Maltese football club

Mdina Knights F.C. is an association football club representing Malta's former capital city, Mdina, currently playing in the Maltese National Amateur League B. The club is the smallest in Malta and represents a town of approximately 250 residents.

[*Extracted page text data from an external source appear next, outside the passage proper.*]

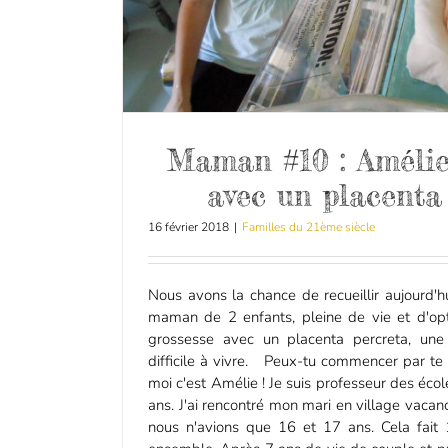
Maman #10 : Amélie
avec un placenta
16 février 2018
|
Familles du 21ème siècle
Nous avons la chance de recueillir aujourd'
maman de 2 enfants, pleine de vie et d'o
grossesse avec un placenta percreta, une 
difficile à vivre. Peux-tu commencer par te
moi c'est Amélie ! Je suis professeur des éco
ans. J'ai rencontré mon mari en village vacan
nous n'avions que 16 et 17 ans. Cela fai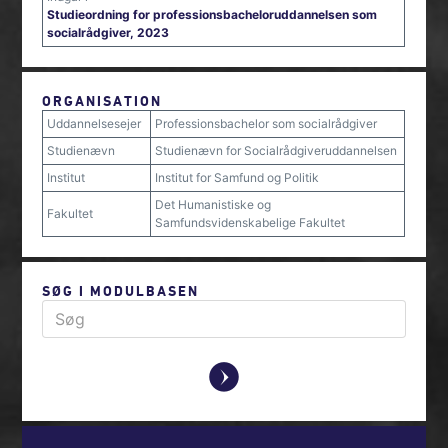
Studieordning for professionsbacheloruddannelsen som
socialrådgiver, 2023
ORGANISATION
Uddannelsesejer
Professionsbachelor som socialrådgiver
Studienævn
Studienævn for Socialrådgiveruddannelsen
Institut
Institut for Samfund og Politik
Det Humanistiske og
Fakultet
Samfundsvidenskabelige Fakultet
SØG I MODULBASEN
y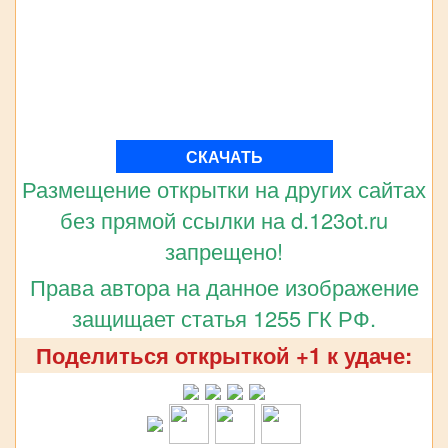
СКАЧАТЬ
Размещение открытки на других сайтах
без прямой ссылки на d.123ot.ru
запрещено!
Права автора на данное изображение
защищает статья 1255 ГК РФ.
Поделиться открыткой +1 к удаче: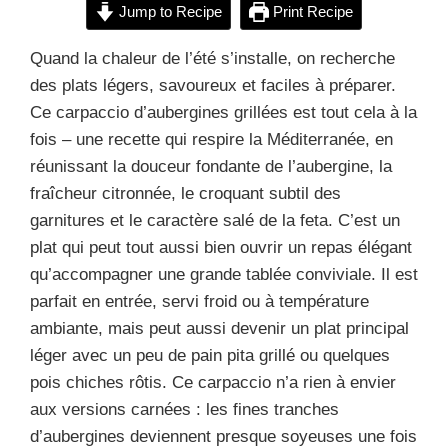
Jump to Recipe
Print Recipe
Quand la chaleur de l’été s’installe, on recherche
des plats légers, savoureux et faciles à préparer.
Ce carpaccio d’aubergines grillées est tout cela à la
fois – une recette qui respire la Méditerranée, en
réunissant la douceur fondante de l’aubergine, la
fraîcheur citronnée, le croquant subtil des
garnitures et le caractère salé de la feta. C’est un
plat qui peut tout aussi bien ouvrir un repas élégant
qu’accompagner une grande tablée conviviale. Il est
parfait en entrée, servi froid ou à température
ambiante, mais peut aussi devenir un plat principal
léger avec un peu de pain pita grillé ou quelques
pois chiches rôtis. Ce carpaccio n’a rien à envier
aux versions carnées : les fines tranches
d’aubergines deviennent presque soyeuses une fois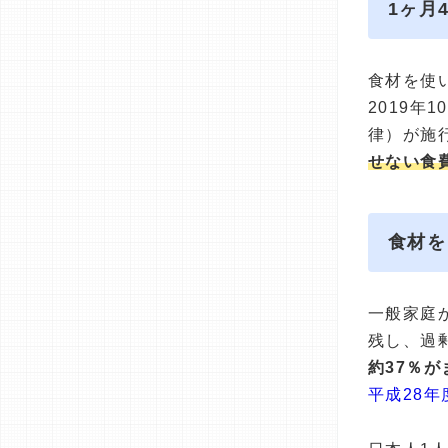
1ヶ月
食材を使
2019
律）が施
せない食
食材を
一般家庭
残し、過
約37％
平成28年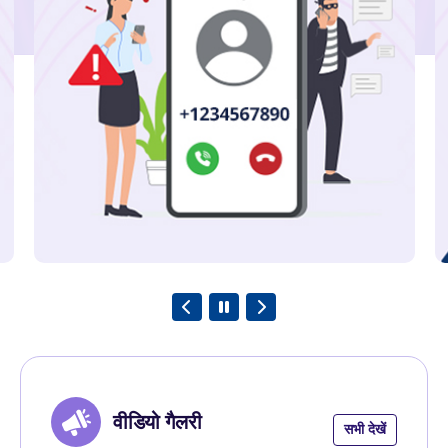
भादूविप्रा ने वैस्ट बंगाल एसएसए के तहत पश्चिम
बंगाल राज्य के अलीपुरद्वार और कूचबिहार जिलों
के आस-पास मोबाइल नेटवर्क की गुणवत्ता का
आकलन किया
अन्वेषण करना
वीडियो गैलरी
सभी देखें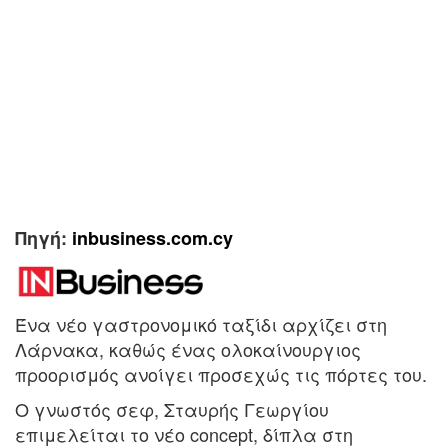
Πηγή:
in
b
usines
s.com.cy
Ένα νέο γαστρονομικό ταξίδι αρχίζει στη
Λάρνακα, καθώς ένας ολοκαίνουργιος
προορισμός ανοίγει προσεχώς τις πόρτες του.
Ο γνωστός σεφ, Σταυρής Γεωργίου
επιμελείται το νέο concept, δίπλα στη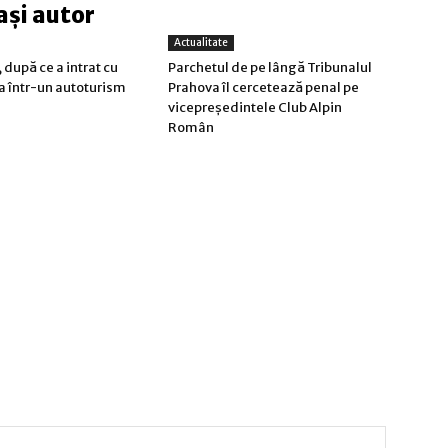
ași autor
Actualitate
 după ce a intrat cu
Parchetul de pe lângă Tribunalul
a într-un autoturism
Prahova îl cercetează penal pe
vicepreședintele Club Alpin
Român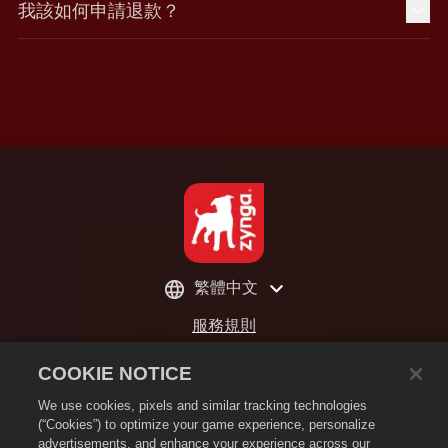
我該如何申請退款？
繁體中文
服務規則
隱私政策
COOKIE NOTICE
Cookie政策
We use cookies, pixels and similar tracking technologies
不要出售或分享我的個人資訊
(“Cookies”) to optimize your game experience, personalize
advertisements, and enhance your experience across our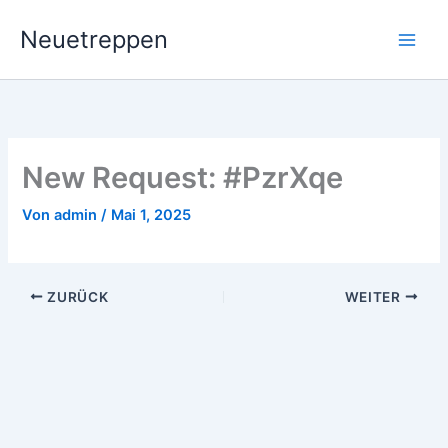
Zum
Neuetreppen
Inhalt
springen
New Request: #PzrXqe
Von
admin
/
Mai 1, 2025
ZURÜCK
WEITER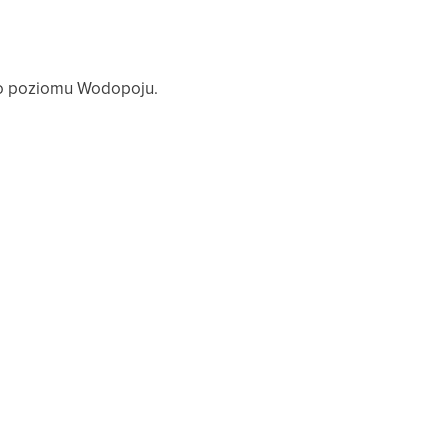
ego poziomu Wodopoju.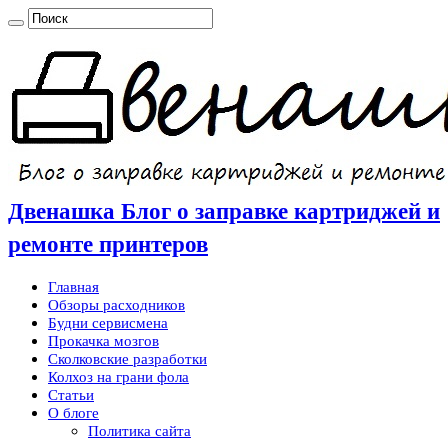
Двенашка Блог о заправке картриджей и
ремонте принтеров
Главная
Обзоры расходников
Будни сервисмена
Прокачка мозгов
Сколковские разработки
Колхоз на грани фола
Статьи
О блоге
Политика сайта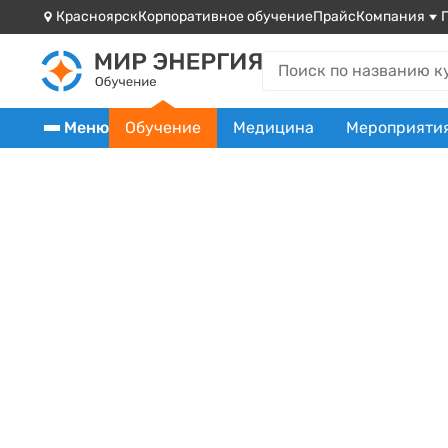
Красноярск
Корпоративное обучение
Прайс
Компания
Меню
Обучение
Медицина
Мероприяти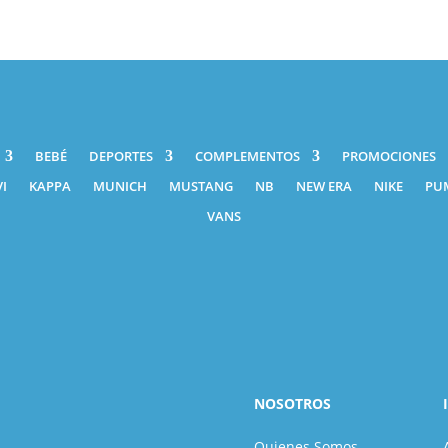
BEBÉ
DEPORTES
COMPLEMENTOS
PROMOCIONES
I
KAPPA
MUNICH
MUSTANG
NB
NEW ERA
NIKE
PU
VANS
NOSOTROS
Quienes Somos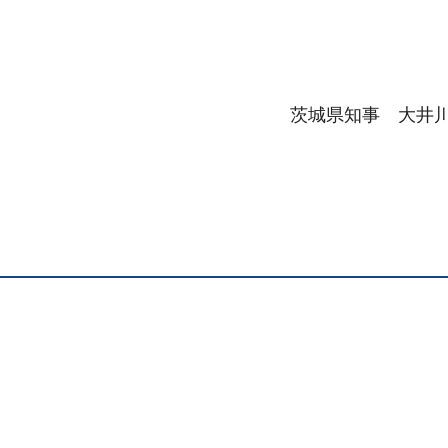
茨城県知事 大井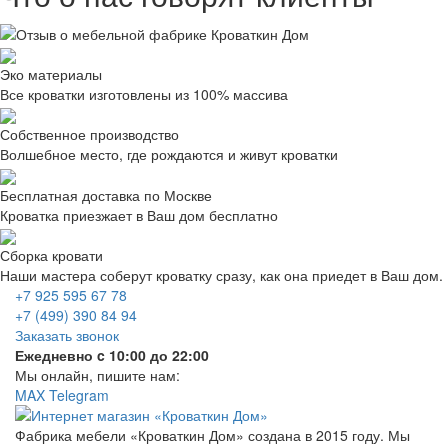
Эко материалы
Все кроватки изготовлены из 100% массива
Собственное производство
Волшебное место, где рождаются и живут кроватки
Бесплатная доставка по Москве
Кроватка приезжает в Ваш дом бесплатно
Сборка кровати
Наши мастера соберут кроватку сразу, как она приедет в Ваш дом.
+7 925 595 67 78
+7 (499) 390 84 94
Заказать звонок
Ежедневно c 10:00 до 22:00
Мы онлайн, пишите нам:
MAX
Telegram
Фабрика мебели «Кроваткин Дом» создана в 2015 году. Мы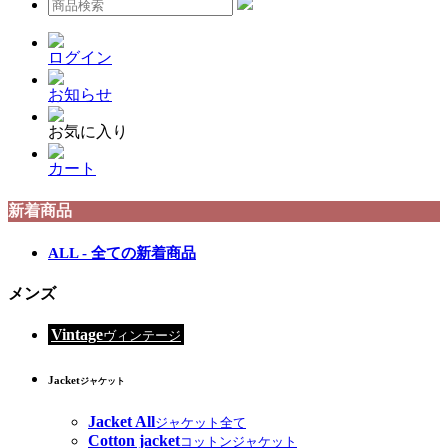
ログイン
お知らせ
お気に入り
カート
新着商品
ALL - 全ての新着商品
メンズ
Vintage
ヴィンテージ
Jacket
ジャケット
Jacket All
ジャケット全て
Cotton jacket
コットンジャケット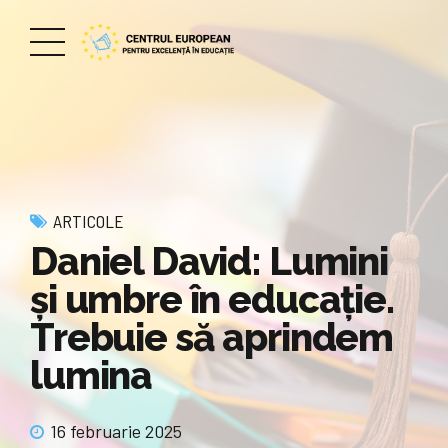
ARTICOLE
Daniel David: Lumini
și umbre în educație.
Trebuie să aprindem
lumina
16 februarie 2025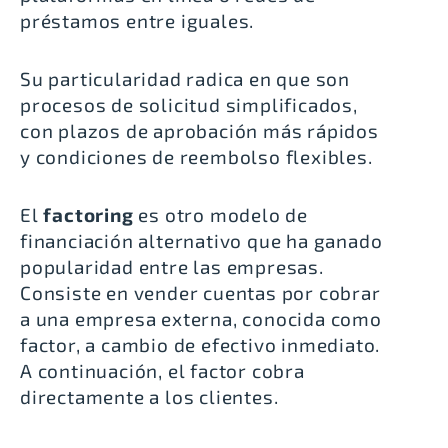
préstamos entre iguales.
Su particularidad radica en que son
procesos de solicitud simplificados,
con plazos de aprobación más rápidos
y condiciones de reembolso flexibles.
El
factoring
es otro modelo de
financiación alternativo que ha ganado
popularidad entre las empresas.
Consiste en vender cuentas por cobrar
a una empresa externa, conocida como
factor, a cambio de efectivo inmediato.
A continuación, el factor cobra
directamente a los clientes.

They also play in the annual Maltese FA Trophy.

==Executive committee==
| Position | Name |
| President: | David Wallbank |
| General Secretary: | Raymond Formosa |
| Treasurer: | Glen Attard |

== Technical staff==

- Head Coach: Roland Sollars
- Assistant Coach: Ray Formosa
- Team Manager: Marco Buttigieg
- Kit Manager: Joe Muscat

==Statistics==

The recent season-by-season performance of the club:

| Season | Division | Tier | Position |
| 2006-07 | Maltese Third Division | IV | 12th |
| 2007-08 | Maltese Third Division | 4th |
| 2008-09 | Maltese Third Division | 2nd |
| 2011-12 | Maltese Third Division | 6th |
| 2012-13 | Maltese Third Division | 2nd ↑ |
| 2013-14 | Maltese Second Division | III | 14th ↓ |
| 2014-15 | Maltese Third Division | IV | 10th |
| 2015-16 | Maltese Third Division | 5th |
| 2016-17 | Maltese Thrd Division | 8th |
| 2017-18 | Maltese Third Division | 6th |
| 2018-19 | Maltese Third Division | 4th |
| 2019-20 | Maltese Third Division | 9th ↑ |
| 2020-21 | Maltese Amateur League | III | 7th |
| 2021-22 | Maltese Amateur League | 5th |
| 2022-23 | Maltese Amateur League | 10th |
| 2023-24 | Maltese Amateur League | 12th ↓ |

- With the introduction of the Maltese Amateur League in 2020, all clubs in the Maltese Third Division moved 1 tier up.